Software engineering is changing. From autocomplete to chat-based code generators to no-code platforms, AI tools arrived like a tsunami in 2024.

It’s true that most software development work - especially for experienced engineers working on distributed systems and mature codebases - remains above the waterline. Smart autocomplete and agentic code composers are not going to debug that noisy pager about the dead letter queue (not in January 2025 anyway).

But AI tools make certain tasks 10x faster. Custom user interfaces, data transformations, simple automations, testing utilities - anything standalone with a high context switching cost is way easier to do with AI. We can get the most from these tools when we change how we work to do these tasks more often.

Let’s walk through an example. I recently built a system that opened each url in a list, performed a few actions, took a screenshot of the page, and wrote the screenshot to S3. The screenshots would be picked up by another system and displayed to a user.

As I debugged the system, I realized I was spending a lot of time downloading and opening the screenshots one-by-one. The optimal developer experience would have been for the system to generate a visualization of urls side-by-side with screenshots and open it as a pdf on my machine.

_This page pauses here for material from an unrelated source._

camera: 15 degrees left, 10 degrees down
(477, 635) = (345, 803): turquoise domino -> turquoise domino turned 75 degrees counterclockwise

This wouldn’t be too hard to build - we could format text side-by-side with images in HTML and then convert the HTML page to a pdf for easier viewing. In a pre-LLM coding world I probably wouldn’t have taken the time to build this - too much boilerplate code and unfamiliar APIs - but cursor composer got the job done perfectly in a few minutes.

AI Coding

AI tools are not going to do your job for you - but they will do the quality of life work that wasn’t quite worth the effort before. By embracing these tools engineers can cut down on wasted time and focus on solving the problems that truly matter.